У Марка были слишком большие для мужчины оленьи серые глаза, и слишком длинные, густые, чуть загнутые темные ресницы. А руки у Марка были мужские, крупные, с неожиданно ловкими сильными пальцами. Ему оказалось 25 лет, а выглядел он старше, но был еще не женат. Как поняла Ивик, что-то у него не сложилось.

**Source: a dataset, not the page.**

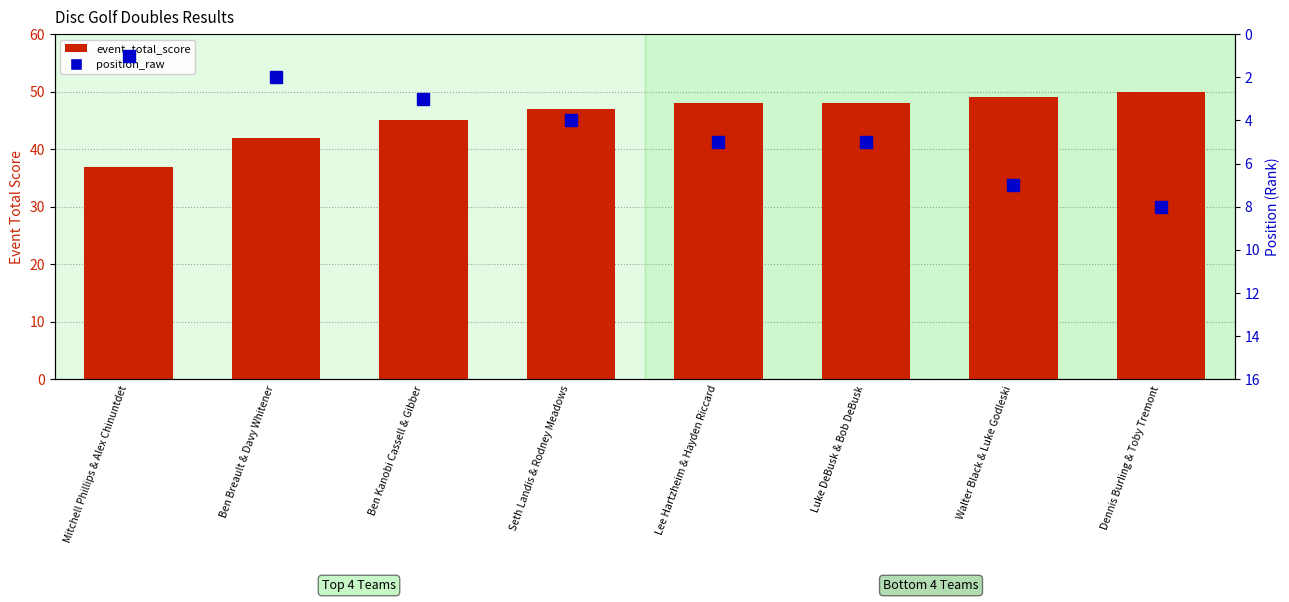

Rank the series by their average value, from lowest to highest.

position_raw, event_total_score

Говорили о самых простых вещах. Не так, как с гэйнами, те всегда почти были сложнее. Говорили о том, какие на родине Ивик растут фрукты - Марк вырос в умеренной полосе, ближе к северу. Какие дополнительные предметы преподавались в тоорсене. Во что там играли обычно. О фасонах штанов, которые можно взять на Базах, и как их можно перешить. В разговор включались соседки. Ивик уже замолкала, но улыбалась, слушать эти неторопливые беседы было приятно. Марк рассказал, что в его родном городке, в Хари, по субботам устраивали маленький рынок на площади, туда народ приносил старые вещи, ходили и меняли одно на другое, шило на мыло. Грейн заметила, правда, что еще немножко - и они так дойдут до введения денег. Ивик вспомнила, что до появления в Дейтросе христианства, как известно, деньги существовали. Мало того, на Триме они существуют и сейчас, и церковь ни в чем этому не помешала. Грейн отрезала, что деньги - зло, и они несовместимы с учением Христа, и хорошо очень, что наша церковь не совершила тех ошибок, что были совершены на Триме… Ивик сказала, что может, и так. А про себя подумала, что деньги-то, конечно, зло, но к сожалению, есть много других вещей, которые тоже несовместимы с учением Христа, но которые есть и в Дейтросе - и куда от этого денешься? Марк рассказал, как в детстве они с мальчишками собирали шарики, а потом эти шарики выменивали друг у друга, и можно было, например, купить редкий шарик за сладости, присланные из дома. Он даже рассказал, какие у него были шарики, и об этом было почему-то приятно слушать. Он их хорошо помнил - красный полупрозрачный, целая россыпь перламутровых, золотистый, нежно-зеленый, как майская листва, прозрачно-синий, матовый белый, еще были шершавые на ощупь металлические золотые, и редкие упругие - каучуковые.